Sound synthesisers usually have tone generators that don't interact with each other. In real polyphonic stringed instruments (acoustic guitar, piano, harpsichord...), the strings are stretched over a common soundboard, so the vibration of one string modulates the frequency, amplitude and perhaps the waveform of any others that are free to vibrate.

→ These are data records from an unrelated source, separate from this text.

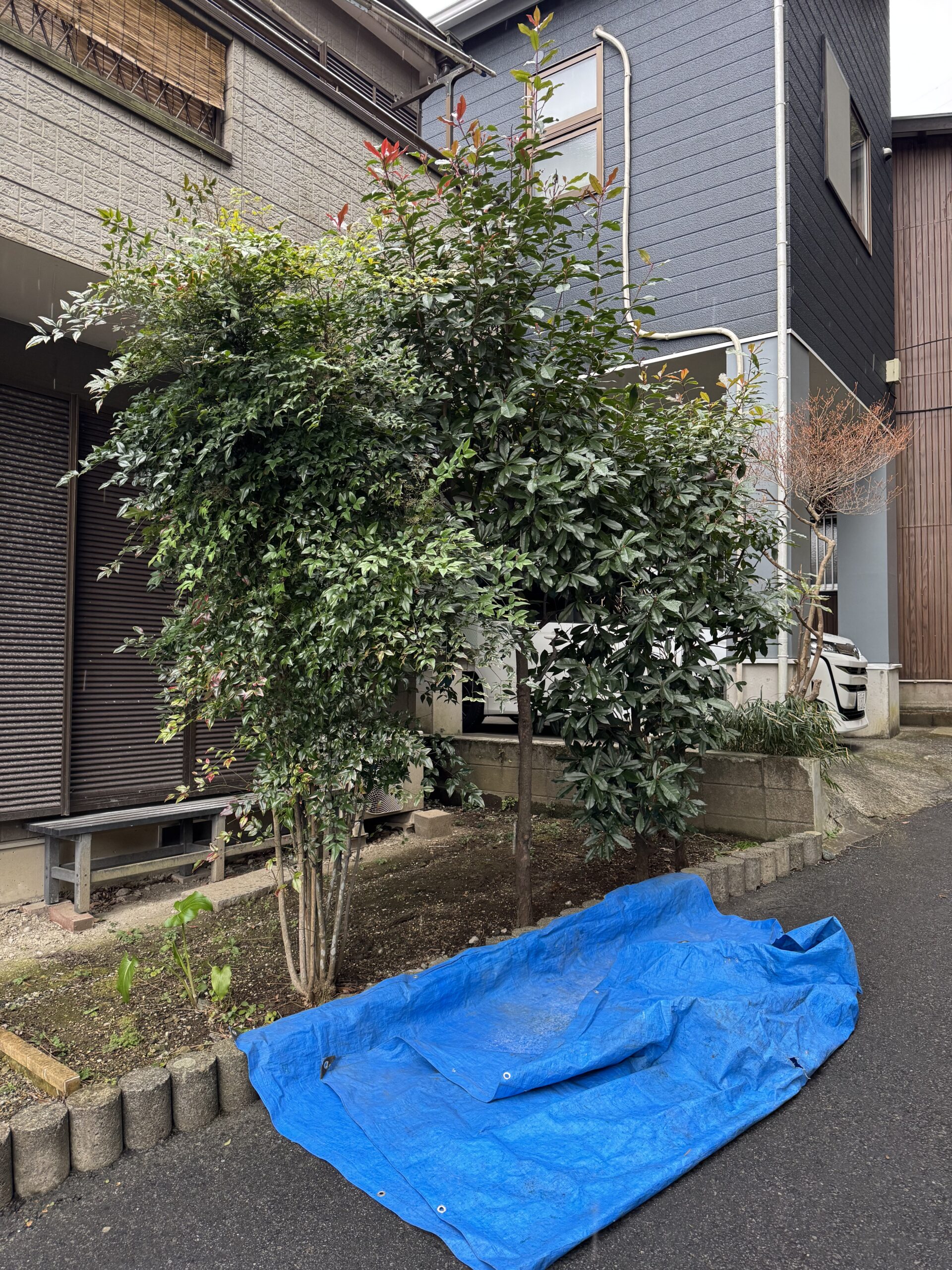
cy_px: 635
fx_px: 880
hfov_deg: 56.8
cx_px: 476
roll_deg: -0.8
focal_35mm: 24
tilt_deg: -1.5
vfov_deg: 71.6
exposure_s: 1/76
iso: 200
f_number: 1.78
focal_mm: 6.76
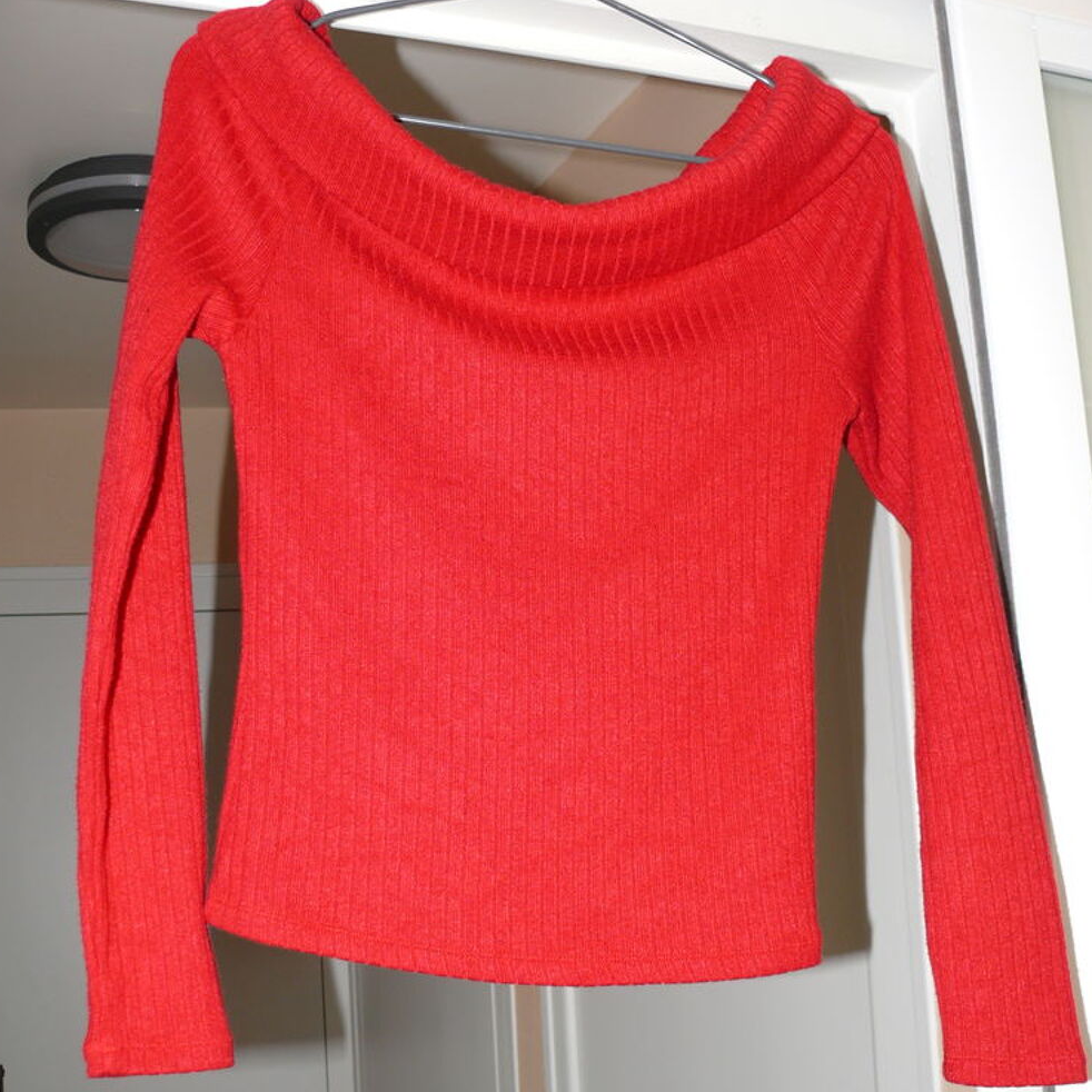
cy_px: 597
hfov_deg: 40.0
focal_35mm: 42
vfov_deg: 40.0
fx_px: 1499
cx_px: 540
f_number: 2.8
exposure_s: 1/30
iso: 100
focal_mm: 7.4
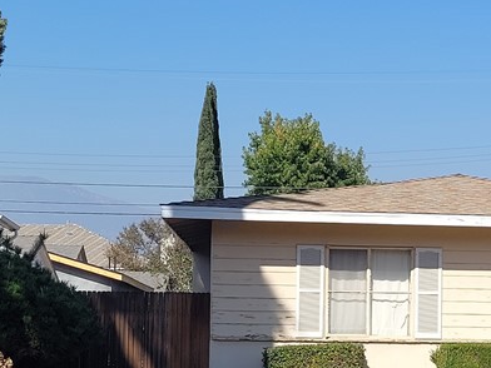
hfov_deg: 25.7
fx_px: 965
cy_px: 308
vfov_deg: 21.3
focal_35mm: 68
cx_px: 580
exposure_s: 1/2423
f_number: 1.8
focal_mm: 5.4
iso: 40
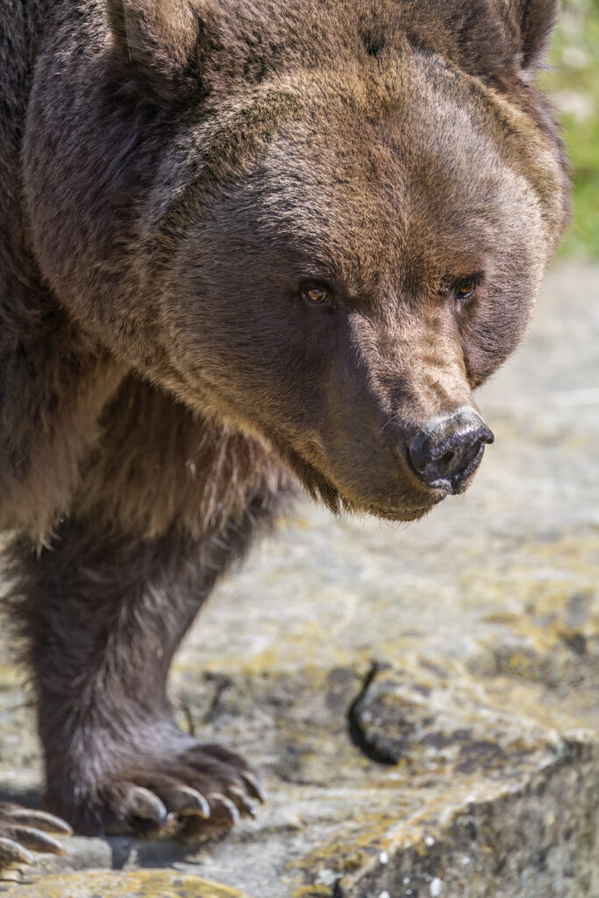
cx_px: 300
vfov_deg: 5.2
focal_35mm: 400
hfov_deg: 3.4
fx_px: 9979
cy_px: 449
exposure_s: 1/1000
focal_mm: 400
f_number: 5.6
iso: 800
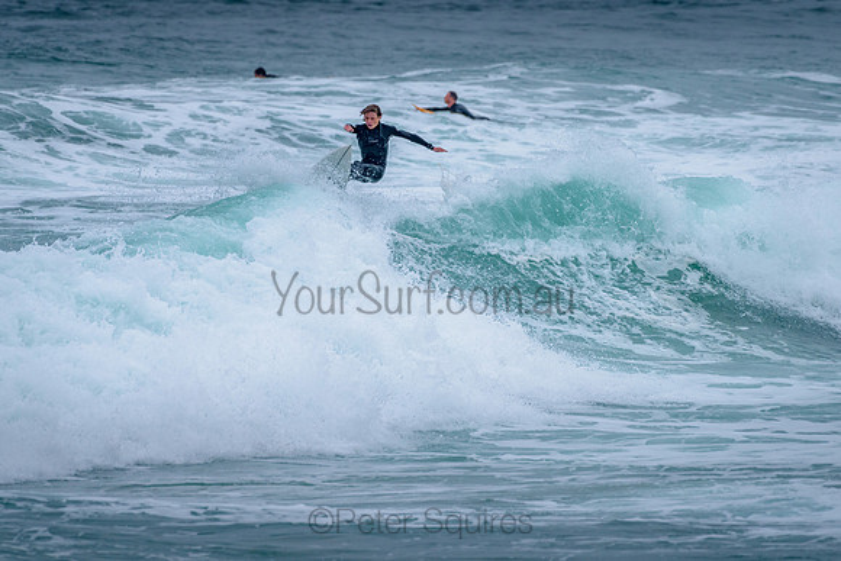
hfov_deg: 3.4
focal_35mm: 613
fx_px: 14320
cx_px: 378
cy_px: 222
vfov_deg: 2.2
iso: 800
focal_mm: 500
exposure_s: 1/2000
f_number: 5.6
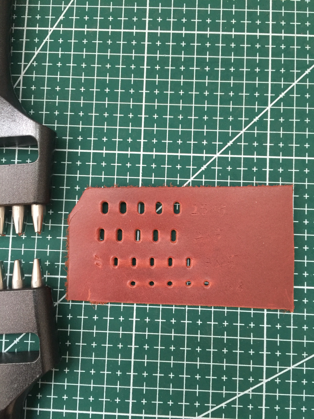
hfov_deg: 48.2
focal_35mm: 29
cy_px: 210
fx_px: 351
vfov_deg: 61.7
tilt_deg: -86.3
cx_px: 157
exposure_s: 1/17
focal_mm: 4.15
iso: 100
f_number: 2.2
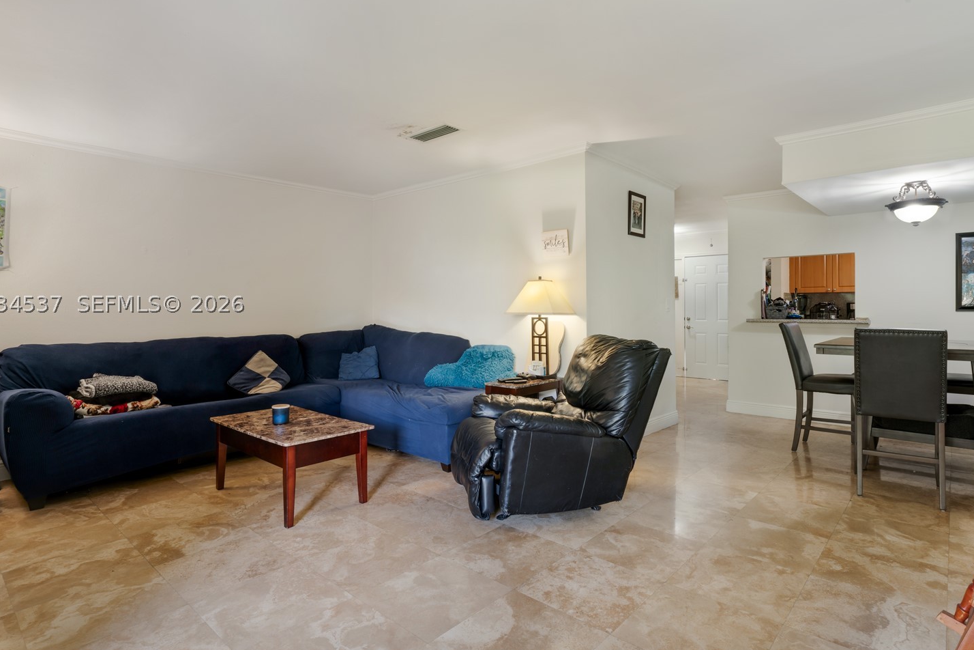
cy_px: 303
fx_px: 514
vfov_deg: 64.5
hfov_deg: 86.8
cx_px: 512
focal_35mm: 19
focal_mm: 16
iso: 100
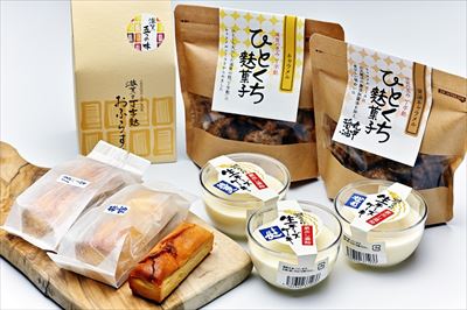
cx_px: 234
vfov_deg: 13.7
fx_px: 1296
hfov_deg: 20.4
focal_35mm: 100
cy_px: 155
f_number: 16
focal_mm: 100
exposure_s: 1/200
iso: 100
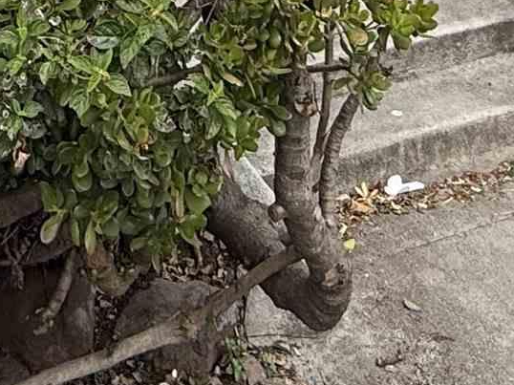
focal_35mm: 80
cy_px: -541
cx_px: 118
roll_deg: +1.9
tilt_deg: +6.5
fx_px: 1187
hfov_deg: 24.1
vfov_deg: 13.5
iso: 50
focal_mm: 2.22
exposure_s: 1/1001
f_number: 2.2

I'd like to be able to simulate this, but havn't yet found a ready-made (free) synthesiser that can do it. To begin with, the tones could be sinusoids (which can be distorted downstream by an effects unit), and for experimental purposes I'd need only 2- or 3-note polyphony. Apart from music-making, I want to learn how to tune instruments by ear, without wearing out tuning pegs or breaking strings. To do this, I set up a project using an Arduino with a MIDI keyboard and an old Roland JV synthesiser/expander (http://www.music.chrblee.net/tuningaid).

Normally, you make your tuning adjustments by listening to the beats between notes. This works fine when two notes are nearly in unison, but I can't hear the beats you're supposed to hear between the partials of simple intervals like the octave or a perfect fourth or fifth. It's difficult to find a complete but understandable scientific account of acoustic beats; most of the stuff on the web refers only to the amplitude though there should also be interactions in the frequency/phase domain.

The drawing may give some idea of what I want to do. I'm not sure whether it would be better to use analog circuitry (which has surely been done already), or take the DSP approach.